Wednesday, February 08, 2006

I Hate My Profession Sometimes

Look at this crap from the American Federation of Teachers: http://www.letsgetitright.org/cartoon/

Education is serious, and serious people do serious thinking about it. Legislative policy is serious, and serious people offer serious critiques. Issues of accountability and standards of excellence are serious, and serious people provide serious alternatives. Serious people do not create cartoons with animals singing show-tune style whinings about a law that, at its core, begins to hold teachers, administrators, and schools responsible for student achievement. Serious people do not substitute 1950s iconic imagery like red apples and one-room schoolhouses in place of nuanced, layered analysis and vigorous debate.

We ought not laugh this off. It is garbage of this nature that propagates unrealistic impressions of teachers as cuter-outers, paper-passers, sticker-applyers, bulletin board-creators and nothing else. It is crap like this that helps undermines teacher's role in our culture, deprive them of much needed respect. I wouldn't respect a profession that creates awful cartoons with flat-falling jokes and weak cheap shots rather than engage in intelligible discourse. And I cannot get past the esthetics of the whole thing. If we promote the archetype of the puppy-dog and Christmas-tree sweater wearing teacher who loves nothing more than watching kids move in a straightstraight lines, we destroy the archetype of the professional teacher who purposefully and systematically works to raise student achievement.
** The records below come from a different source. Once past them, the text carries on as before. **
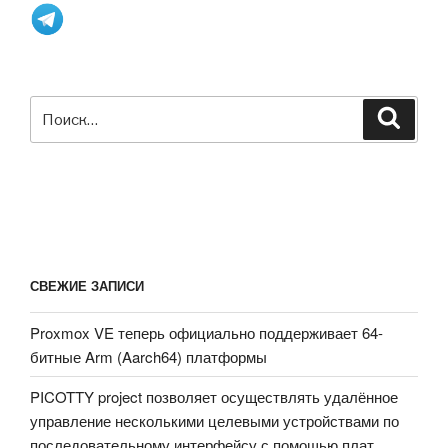
чип
защиты
DSRC
/
802.11p
Искать:
Поиск
для
платформы
V2X»
СВЕЖИЕ ЗАПИСИ
Proxmox VE теперь официально поддерживает 64-
битные Arm (Aarch64) платформы
PICOTTY project позволяет осуществлять удалённое
управление несколькими целевыми устройствами по
последовательному интерфейсу с помощью плат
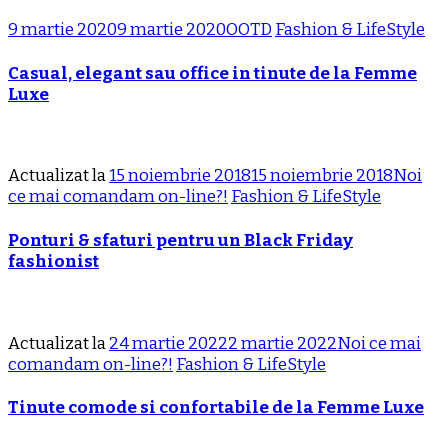
9 martie 2020
9 martie 2020
OOTD
Fashion & LifeStyle
Casual, elegant sau office in tinute de la Femme
Luxe
Actualizat la
15 noiembrie 2018
15 noiembrie 2018
Noi
ce mai comandam on-line?!
Fashion & LifeStyle
Ponturi & sfaturi pentru un Black Friday
fashionist
Actualizat la
24 martie 2022
2 martie 2022
Noi ce mai
comandam on-line?!
Fashion & LifeStyle
Tinute comode si confortabile de la Femme Luxe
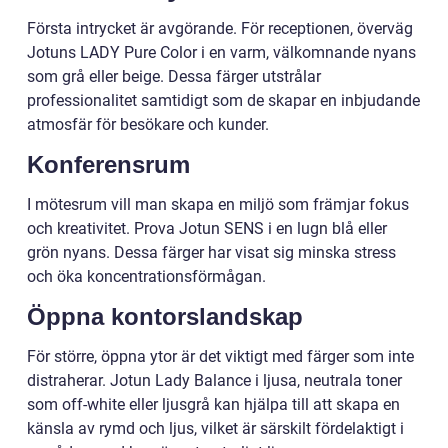
Första intrycket är avgörande. För receptionen, överväg
Jotuns LADY Pure Color i en varm, välkomnande nyans
som grå eller beige. Dessa färger utstrålar
professionalitet samtidigt som de skapar en inbjudande
atmosfär för besökare och kunder.
Konferensrum
I mötesrum vill man skapa en miljö som främjar fokus
och kreativitet. Prova Jotun SENS i en lugn blå eller
grön nyans. Dessa färger har visat sig minska stress
och öka koncentrationsförmågan.
Öppna kontorslandskap
För större, öppna ytor är det viktigt med färger som inte
distraherar. Jotun Lady Balance i ljusa, neutrala toner
som off-white eller ljusgrå kan hjälpa till att skapa en
känsla av rymd och ljus, vilket är särskilt fördelaktigt i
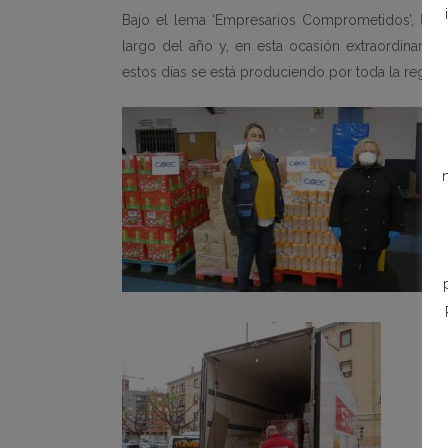
Bajo el lema ‘Empresarios Comprometidos’, la pa
largo del año y, en esta ocasión extraordinaria
estos días se está produciendo por toda la región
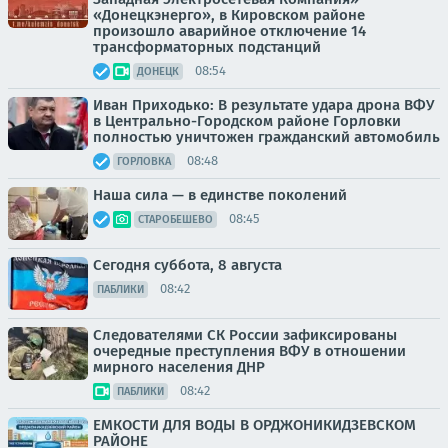
«Донецкэнерго», в Кировском районе
произошло аварийное отключение 14
трансформаторных подстанций
08:54
ДОНЕЦК
Иван Приходько: В результате удара дрона ВФУ
в Центрально-Городском районе Горловки
полностью уничтожен гражданский автомобиль
08:48
ГОРЛОВКА
Наша сила — в единстве поколений
08:45
СТАРОБЕШЕВО
Сегодня суббота, 8 августа
08:42
ПАБЛИКИ
Следователями СК России зафиксированы
очередные преступления ВФУ в отношении
мирного населения ДНР
08:42
ПАБЛИКИ
ЕМКОСТИ ДЛЯ ВОДЫ В ОРДЖОНИКИДЗЕВСКОМ
РАЙОНЕ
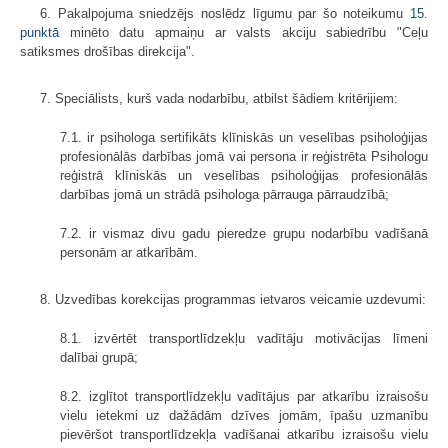
6. Pakalpojuma sniedzējs noslēdz līgumu par šo noteikumu
15.
punktā
minēto datu apmaiņu ar valsts akciju sabiedrību "Ceļu
satiksmes drošības direkcija".
7. Speciālists, kurš vada nodarbību, atbilst šādiem kritērijiem:
7.1. ir psihologa sertifikāts klīniskās un veselības psiholoģijas
profesionālās darbības jomā vai persona ir reģistrēta Psihologu
reģistrā klīniskās un veselības psiholoģijas profesionālās
darbības jomā un strādā psihologa pārrauga pārraudzībā;
7.2. ir vismaz divu gadu pieredze grupu nodarbību vadīšanā
personām ar atkarībām.
8. Uzvedības korekcijas programmas ietvaros veicamie uzdevumi:
8.1. izvērtēt transportlīdzekļu vadītāju motivācijas līmeni
dalībai grupā;
8.2. izglītot transportlīdzekļu vadītājus par atkarību izraisošu
vielu ietekmi uz dažādām dzīves jomām, īpašu uzmanību
pievēršot transportlīdzekļa vadīšanai atkarību izraisošu vielu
This is embarrassing and gross.

5 Comments:

Blogger Tom Hoffman said...

Lighten up.

8:14 AM  
Blogger Kilian Betlach said...

Do doctors do this, Tom? Do lawyers? Do bankers? Does anyone in a serious profession undermine their own professionalism in this way?

8:35 AM  
Blogger ms. v. said...

I received an email plugging this cartoon, as well. My question is, who is the intended audience? I'm not quite as incensed about it as you are, but I don't really see this convincing anyone of anything... and I'm definitely over the apples-and-crayons motif that is so over-used in education.

3:52 PM  
Anonymous Anonymous said...

NCLB's criteria for labeling failure/success is misguided in that it sets benchmarks for declaring failure/success that are criterion based. Criteria developed by apdopting the results of the nation's most priviledged learners. It leaves no room for rewarding improvement.

It's desire to prompt corrective action is misguided in that it offers no means for schools to provide more resources and freedom from ed code requirements for those who are without the means to improve.

It's intention to weaken the democratic institution of free, public education for all is clear when its ultimate penalty is that of charter correction or a centralized takeover when these very cures have yet to produce levels of achievement superior to schools in the existing system.

Its clear reference to market based competition as a cure all to the traditional district/board centered standard for school administration and organization structure for increased achievement is misguided in that the market model has yet to eradicate gross inequity on its on turf--the economy of its citizenry (oops, consumers).

NCLB is serious in its desire to prompt a dismantling of the system as a whole. By offering that the solution to the criteria based failure they define is that of allowing schools to exempt themselves from state and union requirements, the authors of NCLB all but declare teacher unions to be a block, if not a actor to be eliminated, from the future of American education. Given that, why does the union counter such 'serious' acts with such sophmoric drivel.

Blogger boy, your point is not overly critical. You're on point.

10:02 PM  
Anonymous Anonymous said...

I agree with you. Lack of seriousness abounds in this profession on every level above the classroom, administrative, union, in the universities, even. Just because we work with children doesn't mean we should think, and present arguments, like children. And I think the audience the AFT was looking for is themselves, unfortunately.
The cartoon reminds me (aplogies if I'm taking this too far) of all the cheeky protests that were going on during the RNC and the onset of the invasion of Iraq. It's nice to see creativity and humor, but come on! It just makes it easier for those who oppose us to dismiss us.